Le 8 août, le général Gérard, qui, depuis le 24 juillet remplace à la tête du D.A.L. le général Humbert, annonce l'envoi de plans au 5.000e donnant l'un le terrain des positions ennemies du bois des Arrieux et du haut de Corbe, l'autre, le Remabois et Leintrey.
«  Il faut, dit-il, que d'ici quinze jours à peu près, les emplacements de tous les points remarquables des positions allemandes : blockhaus, mitrailleuses, observatoires, saillants, etc., aient été reconnus et reportés sur ces plans. Il faut également que tous ces points soient désignés par des lettres ou des numéros, de façon à réaliser un langage commun entre les artilleurs chargés de les détruire et les fantassins chargés de les attaquer.
Les défenses ennemies placées sous bois étant généralement difficiles à retrouver d'une façon précise sur le terrain, il faut les désigner par des signes apparents : par exemple, fanion placé en face d'une mitrailleuse, badigeonnage à la chaux d'un arbre se trouvant dans la direction d'un blockhaus, débroussaillement de petits layons conduisant à un saillant. »
Ces dernières prescriptions font sourire les exécutants.
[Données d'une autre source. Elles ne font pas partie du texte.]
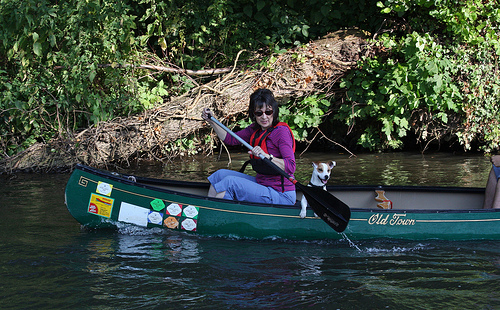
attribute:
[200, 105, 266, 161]
handle — metal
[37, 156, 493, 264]
canoe — green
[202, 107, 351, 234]
paddle — black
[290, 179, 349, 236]
black oar — silver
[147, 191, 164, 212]
sticker — green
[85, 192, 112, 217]
sticker — yellow, red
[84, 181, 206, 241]
stickers — multi-colored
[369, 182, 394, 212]
seat — brown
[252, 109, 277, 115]
sunglasses — dark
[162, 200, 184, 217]
sticker — white, red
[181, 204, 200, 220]
sticker — white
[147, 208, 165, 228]
sticker — blue, white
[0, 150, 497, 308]
river — flat, dark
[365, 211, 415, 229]
old town — gold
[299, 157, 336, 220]
dog — panting, white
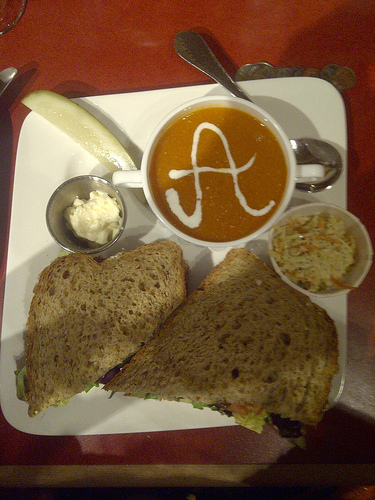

Mais avant de peinturlurer les arbres et de planter des fanions pour mieux repérer les défenses ennemies il faut les connaître, or ce n'est déjà pas si aisé que cela, Devant nous le Remabois est un mystère profond. On sait qu'il est solidement tenu, mais c'est tout. Pourtant il faut porter quelque chose sur le plan au 5.000e alors le Remabois devient une obsession. On parle chaque jour de l'enlever avec une compagnie, une section, une escouade et l'on envoie des reconnaissances, elles sont accueillies à coups de canon et ne reconnaissent rien du tout. Cependant l'heure de la relève arrive et l'on doit se résigner à partir sans savoir ce qu'il y a dans le Remabois.